Problem statement → Please return every line in the following data that includes the string "forem".

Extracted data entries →
▬▬▬▬▬▬

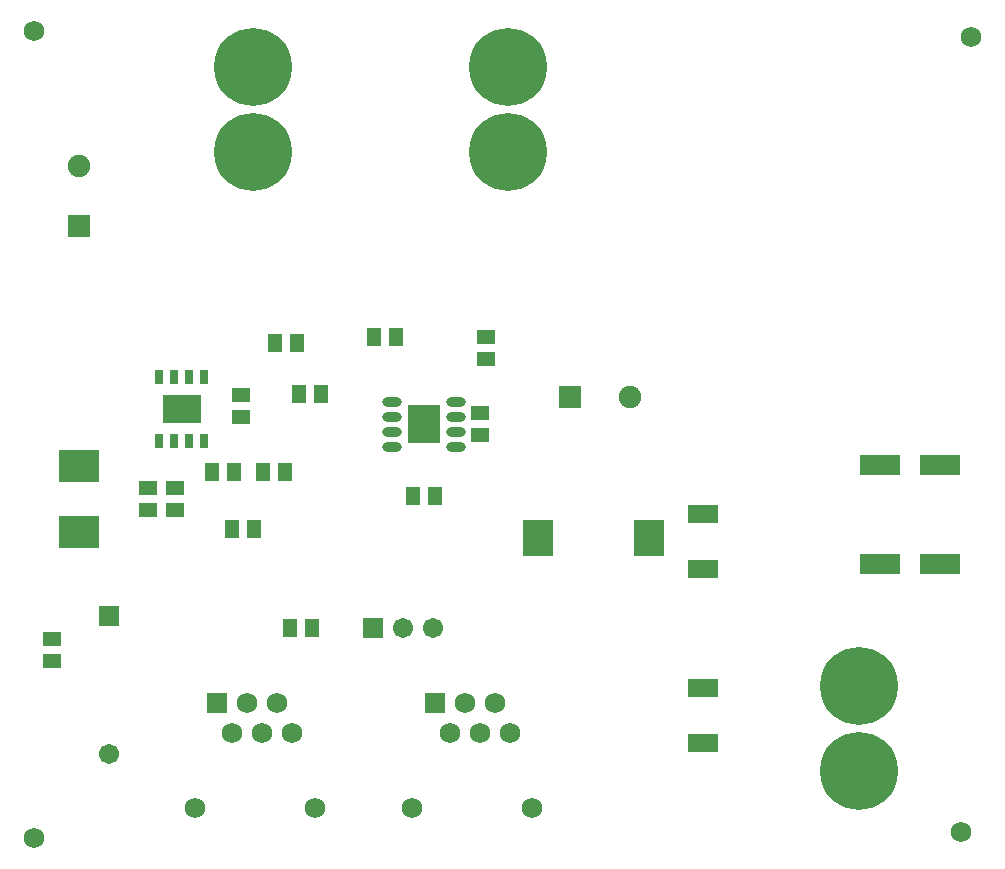
<source format=gts>
G04*
G04 #@! TF.GenerationSoftware,Altium Limited,Altium Designer,20.0.12 (288)*
G04*
G04 Layer_Color=8388736*
%FSLAX25Y25*%
%MOIN*%
G70*
G01*
G75*
%ADD27R,0.04934X0.05918*%
%ADD28R,0.05918X0.04934*%
%ADD29R,0.13595X0.10642*%
%ADD30R,0.10642X0.12611*%
%ADD31O,0.06509X0.03162*%
%ADD32R,0.02769X0.05131*%
%ADD33R,0.13005X0.09461*%
%ADD34R,0.13398X0.07099*%
%ADD35R,0.04934X0.06312*%
%ADD36R,0.06312X0.04934*%
%ADD37R,0.09855X0.12217*%
%ADD38R,0.10249X0.06312*%
%ADD39C,0.25997*%
%ADD40R,0.06706X0.06706*%
%ADD41C,0.06706*%
%ADD42C,0.06800*%
%ADD43R,0.06800X0.06800*%
%ADD44R,0.06706X0.06706*%
%ADD45R,0.07493X0.07493*%
%ADD46C,0.07493*%
%ADD47R,0.07493X0.07493*%
D27*
X191642Y104000D02*
D03*
X184358D02*
D03*
X175358Y156000D02*
D03*
X182642D02*
D03*
X165000Y137000D02*
D03*
X172283D02*
D03*
D28*
X249500Y193717D02*
D03*
Y201000D02*
D03*
X247500Y168358D02*
D03*
Y175642D02*
D03*
X137000Y150642D02*
D03*
Y143358D02*
D03*
D29*
X114000Y135953D02*
D03*
Y158000D02*
D03*
D30*
X229000Y172000D02*
D03*
D31*
X239728Y164500D02*
D03*
Y169500D02*
D03*
Y174500D02*
D03*
Y179500D02*
D03*
X218272Y164500D02*
D03*
Y169500D02*
D03*
Y174500D02*
D03*
Y179500D02*
D03*
D32*
X145461Y187756D02*
D03*
X150461D02*
D03*
X155461D02*
D03*
X140461D02*
D03*
Y166496D02*
D03*
X155461D02*
D03*
X150461D02*
D03*
X145461D02*
D03*
D33*
X148158Y177028D02*
D03*
D34*
X401079Y158500D02*
D03*
X381000D02*
D03*
X401079Y125500D02*
D03*
X381000D02*
D03*
D35*
X212358Y201000D02*
D03*
X219642D02*
D03*
X194642Y182000D02*
D03*
X187358D02*
D03*
X232642Y148000D02*
D03*
X225358D02*
D03*
X158358Y156000D02*
D03*
X165642D02*
D03*
X179358Y199000D02*
D03*
X186642D02*
D03*
D36*
X105000Y93000D02*
D03*
Y100284D02*
D03*
X146000Y150642D02*
D03*
Y143358D02*
D03*
X168000Y181642D02*
D03*
Y174358D02*
D03*
D37*
X267094Y134000D02*
D03*
X303906D02*
D03*
D38*
X322000Y123764D02*
D03*
X322020Y141874D02*
D03*
X322000Y84000D02*
D03*
X322020Y65693D02*
D03*
D39*
X257000Y262653D02*
D03*
Y291000D02*
D03*
X374000Y84847D02*
D03*
Y56500D02*
D03*
X172000Y262653D02*
D03*
Y291000D02*
D03*
D40*
X212000Y104000D02*
D03*
D41*
X222000D02*
D03*
X232000D02*
D03*
X124000Y62067D02*
D03*
D42*
X257500Y69000D02*
D03*
X247500D02*
D03*
X237500D02*
D03*
X252500Y79000D02*
D03*
X242500D02*
D03*
X265000Y44000D02*
D03*
X225000D02*
D03*
X185000Y69000D02*
D03*
X175000D02*
D03*
X165000D02*
D03*
X180000Y79000D02*
D03*
X170000D02*
D03*
X192500Y44000D02*
D03*
X152500D02*
D03*
X408000Y36000D02*
D03*
X411417Y301181D02*
D03*
X99000Y34000D02*
D03*
Y303000D02*
D03*
D43*
X232500Y79000D02*
D03*
X160000D02*
D03*
D44*
X124000Y107933D02*
D03*
D45*
X277500Y181000D02*
D03*
D46*
X297500D02*
D03*
X114000Y258000D02*
D03*
D47*
Y238000D02*
D03*
M02*

</source>
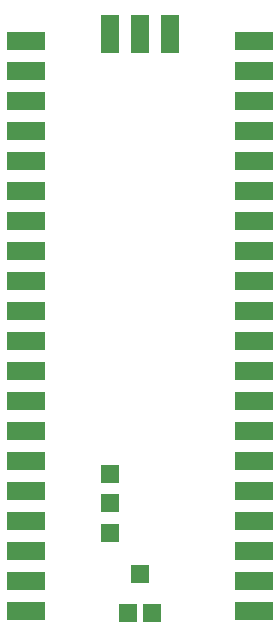
<source format=gbp>
G04*
G04 #@! TF.GenerationSoftware,Altium Limited,Altium Designer,21.3.1 (25)*
G04*
G04 Layer_Color=128*
%FSLAX25Y25*%
%MOIN*%
G70*
G04*
G04 #@! TF.SameCoordinates,0F46E8F8-C812-4C73-86AE-EEEB37A8DDC9*
G04*
G04*
G04 #@! TF.FilePolarity,Positive*
G04*
G01*
G75*
%ADD49R,0.12598X0.06299*%
%ADD50R,0.06299X0.12598*%
%ADD51R,0.05906X0.05906*%
D49*
X10571Y6575D02*
D03*
Y16575D02*
D03*
Y26575D02*
D03*
Y36575D02*
D03*
Y46575D02*
D03*
Y56575D02*
D03*
Y66575D02*
D03*
X10571Y76575D02*
D03*
X10571Y86575D02*
D03*
Y96575D02*
D03*
Y106575D02*
D03*
Y116575D02*
D03*
Y126575D02*
D03*
Y136575D02*
D03*
Y146575D02*
D03*
Y156575D02*
D03*
X10571Y166575D02*
D03*
X10571Y176575D02*
D03*
Y186575D02*
D03*
Y196575D02*
D03*
X86870D02*
D03*
Y186575D02*
D03*
Y176575D02*
D03*
Y166575D02*
D03*
Y156575D02*
D03*
Y146575D02*
D03*
Y136575D02*
D03*
Y126575D02*
D03*
Y116575D02*
D03*
Y106575D02*
D03*
Y96575D02*
D03*
Y86575D02*
D03*
Y76575D02*
D03*
Y66575D02*
D03*
Y56575D02*
D03*
Y46575D02*
D03*
Y36575D02*
D03*
Y26575D02*
D03*
Y16575D02*
D03*
Y6575D02*
D03*
D50*
X38721Y198819D02*
D03*
X48720D02*
D03*
X58720D02*
D03*
D51*
X48720Y18898D02*
D03*
X52658Y5906D02*
D03*
X44783D02*
D03*
X38878Y32677D02*
D03*
Y42520D02*
D03*
Y52362D02*
D03*
M02*

</source>
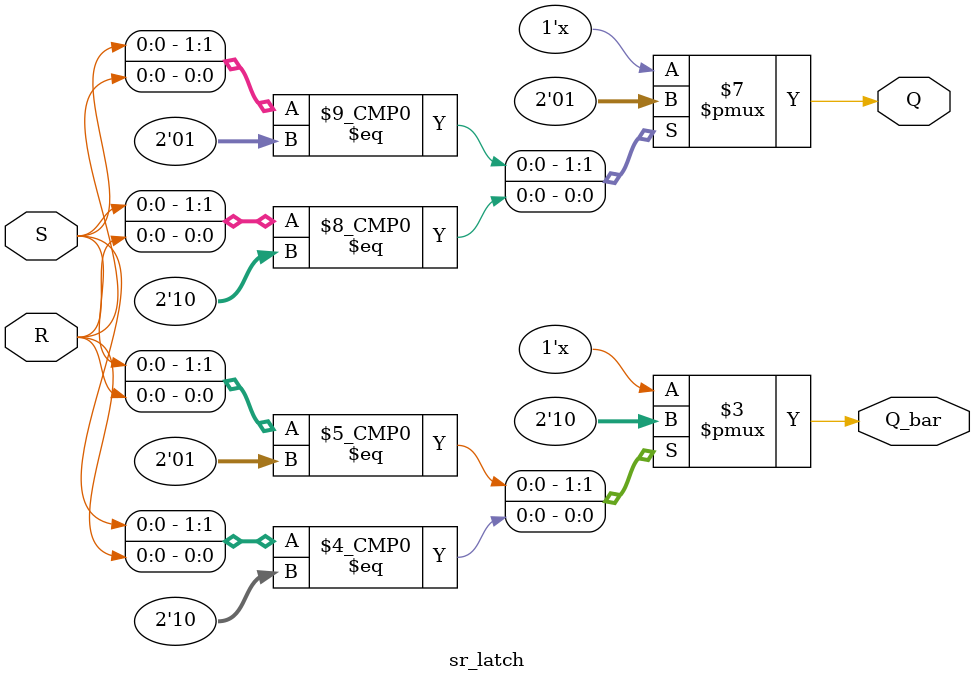
<source format=v>
module sr_latch (
    input wire S,         // Entrada Set
    input wire R,         // Entrada Reset
    output reg Q,         // Saída Q
    output reg Q_bar      // Saída complementar de Q (Q invertido)
);

    always @(S, R) begin
        case ({S, R})
            2'b00: begin
                Q <= Q;       // Se S e R forem ambos 0, mantenha o estado atual
                Q_bar <= Q_bar;
            end
            2'b01: begin
                Q <= 1'b0;    // Se S for 0 e R for 1, o latch é reset (Q = 0)
                Q_bar <= 1'b1;
            end
            2'b10: begin
                Q <= 1'b1;    // Se S for 1 e R for 0, o latch é set (Q = 1)
                Q_bar <= 1'b0;
            end
            2'b11: begin
                Q <= Q;       // Se S e R forem ambos 1, mantenha o estado atual
                Q_bar <= Q_bar;
            end
        endcase
    end

endmodule






</source>
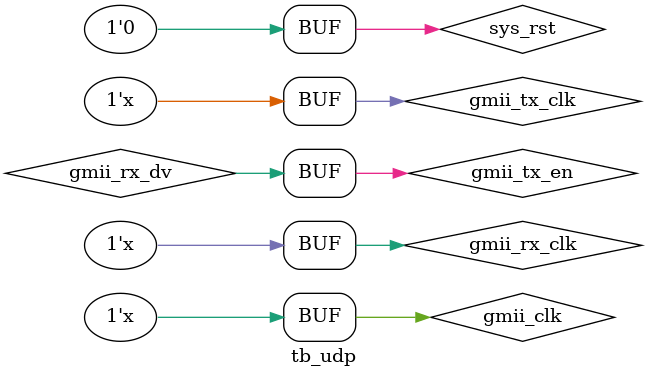
<source format=v>
`timescale 1ns / 1ps


module tb_udp();

parameter   T = 8;
parameter   OP_CYCLE = 100;

parameter   BOARD_MAC  = 48'h00_11_22_33_44_55;
parameter   BOARD_IP   = {8'd192, 8'd168, 8'd0, 8'd2};
parameter   DES_MAC    = 48'hff_ff_ff_ff_ff_ff;
parameter   DES_IP     = {8'd192, 8'd168, 8'd0, 8'd2}; 

// reg define
reg         gmii_clk;
reg         sys_rst;

reg         tx_start_en;
reg [7:0]   tx_data;
reg [15:0]  tx_byte_num;
reg [47:0]  des_mac;
reg [31:0]  des_ip;

reg [3:0]   flow_cnt;
reg [13:0]  delay_cnt;

// wire define
wire        gmii_rx_clk;
wire        gmii_rx_dv;
wire [7:0]  gmii_rxd;
wire        gmii_tx_clk;
wire        gmii_tx_en;
wire [7:0]  gmii_txd;

wire        tx_done;
wire        tx_req;

assign  gmii_rx_clk = gmii_clk;
assign  gmii_tx_clk = gmii_clk;
assign  gmii_rx_dv  = gmii_tx_en;
assign  gmii_rxd    = gmii_txd;

// ³õÊ¼»¯ÊäÈëÐÅºÅ
initial begin
    gmii_clk        = 1'b0;
    sys_rst         = 1'b1;
    #(T+1) sys_rst  = 1'b0;
end

always #(T/2) gmii_clk = ~gmii_clk;

always @(posedge gmii_clk or posedge sys_rst) begin
    if(sys_rst) begin
        tx_start_en    <= 1'd0;
        tx_data        <= 8'd0;
        tx_byte_num    <= 16'd0;
        des_mac        <= 48'd0;
        des_ip         <= 32'd0;
        flow_cnt       <= 4'd0;
        delay_cnt      <= 14'd0;
    end
    else begin
        case(flow_cnt)
            4'd0: flow_cnt <= flow_cnt + 4'd1;

            4'd1: begin
                tx_start_en <= 1'b1;
                tx_byte_num <= 16'd10;              // UDPÒª·¢ËÍµÄ±¨ÎÄ×Ö½ÚÊý
                flow_cnt    <= flow_cnt + 4'd1;
            end

            4'd2: begin
                tx_start_en <= 1'b0;
                flow_cnt    <= flow_cnt + 4'd1; 
            end

            4'd3: begin
                if(tx_req)
                    tx_data <= tx_data + 8'h11;
                if(tx_done) begin
                    flow_cnt <= flow_cnt + 4'd1; 
                    tx_data <= 8'h33;
                end
            end

            4'd4: begin
                delay_cnt <= delay_cnt + 1'b1;
                if(delay_cnt == OP_CYCLE - 1)
                    flow_cnt <= flow_cnt + 4'd1;
            end

            4'd5: begin
                tx_start_en <= 1'b1;
                tx_byte_num <= 16'd30;
                flow_cnt <= flow_cnt + 4'd1;
            end

            4'd6: begin
                tx_start_en <= 1'b0;
                flow_cnt <= flow_cnt + 4'd1;
            end

            4'd7: begin
                if(tx_req)
                    tx_data <= tx_data + 8'h11;
                if(tx_done) begin
                    flow_cnt <= flow_cnt + 4'd1;
                    tx_data <= 8'h33;
                end
            end
        endcase
    end
end

udp #(
    .BOARD_IP(BOARD_IP),
    .BOARD_MAC(BOARD_MAC),
    .DES_IP(DES_IP),
    .DES_MAC(DES_MAC)
)u_udp(
    .rst                (sys_rst),
    .gmii_rx_clk        (gmii_rx_clk),
    .gmii_rx_dv         (gmii_rx_dv),
    .gmii_rxd           (gmii_rxd),
    .gmii_tx_clk        (gmii_tx_clk),
    .gmii_tx_en         (gmii_tx_en),
    .gmii_txd           (gmii_txd),          
    .rec_pkt_done       (),
    .rec_en             (),
    .rec_data           (),
    .rec_byte_num       (),
    .tx_start_en        (tx_start_en),
    .tx_data            (tx_data),
    .tx_byte_num        (tx_byte_num),
    .des_mac            (des_mac),
    .des_ip             (des_ip),
    .tx_done            (tx_done),
    .tx_req             (tx_req)

);


endmodule

</source>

▬▬▬▬▬▬

Exercise result →
                Q <= Q;       // Se S e R forem ambos 0, mantenha o estado atual
                Q <= Q;       // Se S e R forem ambos 1, mantenha o estado atual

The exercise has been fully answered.